Problem to solve »
Work out how many lines below hold the string "persoonlijke" and state only that figure.

Dataset content »
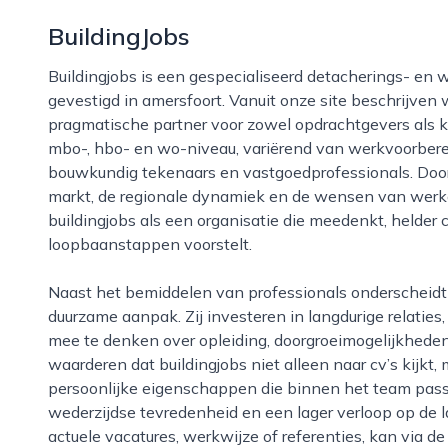
BuildingJobs
Buildingjobs is een gespecialiseerd detacherings- en wervingsbureau in de bouw- en vastgoedsector,
gevestigd in amersfoort. Vanuit onze site beschrijven
pragmatische partner voor zowel opdrachtgevers als ka
mbo-, hbo- en wo-niveau, variërend van werkvoorbereid
bouwkundig tekenaars en vastgoedprofessionals. Door
markt, de regionale dynamiek en de wensen van werkg
buildingjobs als een organisatie die meedenkt, helder
loopbaanstappen voorstelt.
Naast het bemiddelen van professionals onderscheidt buildingjobs zich door een persoonlijke en
duurzame aanpak. Zij investeren in langdurige relaties
mee te denken over opleiding, doorgroeimogelijkheden e
waarderen dat buildingjobs niet alleen naar cv’s kijkt,
persoonlijke eigenschappen die binnen het team pass
wederzijdse tevredenheid en een lager verloop op de 
actuele vacatures, werkwijze of referenties, kan via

Answer section »
2